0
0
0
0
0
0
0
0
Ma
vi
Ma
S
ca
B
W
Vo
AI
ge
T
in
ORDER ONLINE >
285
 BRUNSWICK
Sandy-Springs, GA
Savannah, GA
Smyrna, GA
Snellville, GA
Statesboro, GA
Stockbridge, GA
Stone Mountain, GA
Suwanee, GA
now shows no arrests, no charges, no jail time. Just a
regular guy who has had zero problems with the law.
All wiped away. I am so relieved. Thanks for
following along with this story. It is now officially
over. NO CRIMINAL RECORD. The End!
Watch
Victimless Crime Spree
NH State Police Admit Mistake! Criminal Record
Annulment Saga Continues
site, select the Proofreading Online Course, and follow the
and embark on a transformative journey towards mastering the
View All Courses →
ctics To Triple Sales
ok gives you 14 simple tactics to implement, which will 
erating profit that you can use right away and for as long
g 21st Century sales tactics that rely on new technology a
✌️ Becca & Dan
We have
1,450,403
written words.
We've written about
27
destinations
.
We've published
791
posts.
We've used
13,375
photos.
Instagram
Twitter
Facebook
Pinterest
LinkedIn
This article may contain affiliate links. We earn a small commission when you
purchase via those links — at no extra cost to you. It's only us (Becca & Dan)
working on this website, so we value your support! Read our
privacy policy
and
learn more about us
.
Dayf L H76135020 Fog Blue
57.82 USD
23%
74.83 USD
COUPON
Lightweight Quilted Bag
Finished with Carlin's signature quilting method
------
**Task brief:** Transcribe each line of the material without any alteration.

**Response area:**
0
0
0
0
0
0
0
0
Ma
vi
Ma
S
ca
B
W
Vo
AI
ge
T
in
ORDER ONLINE >
285
 BRUNSWICK
Sandy-Springs, GA
Savannah, GA
Smyrna, GA
Snellville, GA
Statesboro, GA
Stockbridge, GA
Stone Mountain, GA
Suwanee, GA
now shows no arrests, no charges, no jail time. Just a
regular guy who has had zero problems with the law.
All wiped away. I am so relieved. Thanks for
following along with this story. It is now officially
over. NO CRIMINAL RECORD. The End!
Watch
Victimless Crime Spree
NH State Police Admit Mistake! Criminal Record
Annulment Saga Continues
site, select the Proofreading Online Course, and follow the
and embark on a transformative journey towards mastering the
View All Courses →
ctics To Triple Sales
ok gives you 14 simple tactics to implement, which will 
erating profit that you can use right away and for as long
g 21st Century sales tactics that rely on new technology a
✌️ Becca & Dan
We have
1,450,403
written words.
We've written about
27
destinations
.
We've published
791
posts.
We've used
13,375
photos.
Instagram
Twitter
Facebook
Pinterest
LinkedIn
This article may contain affiliate links. We earn a small commission when you
purchase via those links — at no extra cost to you. It's only us (Becca & Dan)
working on this website, so we value your support! Read our
privacy policy
and
learn more about us
.
Dayf L H76135020 Fog Blue
57.82 USD
23%
74.83 USD
COUPON
Lightweight Quilted Bag
Finished with Carlin's signature quilting method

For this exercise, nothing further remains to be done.